Today completes an improbable week, one in which I consumed no soda.
When I say “improbable,” understand that, going back to at least my high school days, twentyish years ago, I have rarely gone a DAY without soda.
For most of that time, I didn’t have what you’d call a slight consumption rate, either.
Over the past several years, on a typical work day, I consumed absolutely no less than 48 ounces of high-caffeine diet soda, generally followed up by another 24-48 ounces at home.
On weekends, especially game nights, the numbers frequently went higher.
That’s sort of a lot, no?
I decided it was, and, rather than just stop at the acknowledgement, I chose to drop the stuff.
Altogether.
All at once.
No tapering off.
Boom.
This seemed a more likely route to success, especially when I considered that gradually cutting back would involve some math, maybe even a chart or two. Piled atop the willpower this was going to require, that just sounded like too much work.
So, cold turkey.
Easy enough, except for The Problem, by which I refer in ominous capital letters to my not inconsequential caffeine addiction.
Turns out, you can buy that stuff in pill form: 200 mg tablets, 16 to a box, 93 cents for the store brand.
Nice.
So, during the Sunday shopping run I picked up several boxes of those and one bottle of water.
On Monday, I popped pills and drank the bottle of water.
On Tuesday, I refilled the bottle from the water fountain and continued popping pills.
Same routine through the rest of the work week.
At home, water and more pills.
Aside from last night, when I enjoyed a beer with dinner and a few fingers of rum while writing (alcohol consumption is a whole other topic) I drank nothing aside from water all week.
***
Observations:
• Health impact, part one: Caffeine pills are wonderful. I calculated a dosage equivalent to what I’d been receiving via soda and scheduled taking a pill every few hours, like some kind of medication. My alertness level has gone unchanged.
• Health impact, part two: It takes about half the volume of water to quench my thirst as the volume of soda to which I was accustomed.
• Economic impact: Purchasing caffeine in pill form is far more cost effective than purchasing it suspended in solution.

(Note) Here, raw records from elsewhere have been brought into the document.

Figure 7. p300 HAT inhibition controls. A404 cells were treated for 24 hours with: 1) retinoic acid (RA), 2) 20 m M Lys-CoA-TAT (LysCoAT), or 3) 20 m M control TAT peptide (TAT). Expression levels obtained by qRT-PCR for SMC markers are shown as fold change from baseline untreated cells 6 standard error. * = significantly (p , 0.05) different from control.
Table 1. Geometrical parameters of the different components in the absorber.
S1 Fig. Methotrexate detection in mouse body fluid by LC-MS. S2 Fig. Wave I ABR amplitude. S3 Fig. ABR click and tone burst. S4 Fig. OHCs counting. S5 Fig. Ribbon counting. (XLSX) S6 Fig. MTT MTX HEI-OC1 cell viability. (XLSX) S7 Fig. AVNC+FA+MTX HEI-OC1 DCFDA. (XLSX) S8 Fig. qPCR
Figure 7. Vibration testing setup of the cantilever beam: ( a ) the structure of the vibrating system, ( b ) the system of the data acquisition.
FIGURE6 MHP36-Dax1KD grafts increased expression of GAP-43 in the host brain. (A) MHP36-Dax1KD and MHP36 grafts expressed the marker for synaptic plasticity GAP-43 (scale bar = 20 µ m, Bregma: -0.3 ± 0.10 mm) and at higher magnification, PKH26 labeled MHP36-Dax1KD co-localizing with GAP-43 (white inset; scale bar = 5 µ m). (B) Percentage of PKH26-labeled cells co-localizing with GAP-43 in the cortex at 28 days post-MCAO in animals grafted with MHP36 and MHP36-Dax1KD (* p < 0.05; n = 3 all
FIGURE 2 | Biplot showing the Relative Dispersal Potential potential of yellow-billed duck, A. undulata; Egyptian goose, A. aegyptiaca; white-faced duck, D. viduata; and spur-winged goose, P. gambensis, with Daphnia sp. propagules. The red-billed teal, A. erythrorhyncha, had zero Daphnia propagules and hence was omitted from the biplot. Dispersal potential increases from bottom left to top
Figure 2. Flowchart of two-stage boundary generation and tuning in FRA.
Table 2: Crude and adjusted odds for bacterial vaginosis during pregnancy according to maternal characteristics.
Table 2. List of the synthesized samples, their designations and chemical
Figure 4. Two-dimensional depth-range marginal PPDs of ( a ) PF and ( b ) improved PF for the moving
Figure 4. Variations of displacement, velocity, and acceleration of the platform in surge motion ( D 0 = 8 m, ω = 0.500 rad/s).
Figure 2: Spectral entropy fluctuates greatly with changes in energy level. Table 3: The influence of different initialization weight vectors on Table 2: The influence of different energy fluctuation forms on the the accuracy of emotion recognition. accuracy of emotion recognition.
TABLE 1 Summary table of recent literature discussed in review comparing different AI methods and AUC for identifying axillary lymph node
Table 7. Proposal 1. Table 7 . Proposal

• Environmental impact: In just one work week, I have eliminated 15-20 plastic bottles (based on my previous consumption of three or four 24-ounce bottles of soda per day.)
• Pain-in-the-ass impact: A few packages of caffeine pills take up negligible space in the grocery cart, the car, and the pantry. The same cannot be said for several packages of soda. Similarly, carrying a packet of pills to work is easier than lugging a couple bottles of soda in my lunch tote.
• Inventory: The few bottles I have left at home may sit around for a while, at least until a soda-drinking friend visits.
• Exclusion: I am going to make one possible exception to my soda-free plan: full-strength regular Coke. For years I have kept my soda consumption almost exclusively to high-caffeine diet sodas, saving only this beverage, which I employ to slightly dilute lesser rums, e.g., Bacardi. (I drink fine rums neat, however.) I am curious whether I might now lose my taste for this concoction; I’ll do some research and report.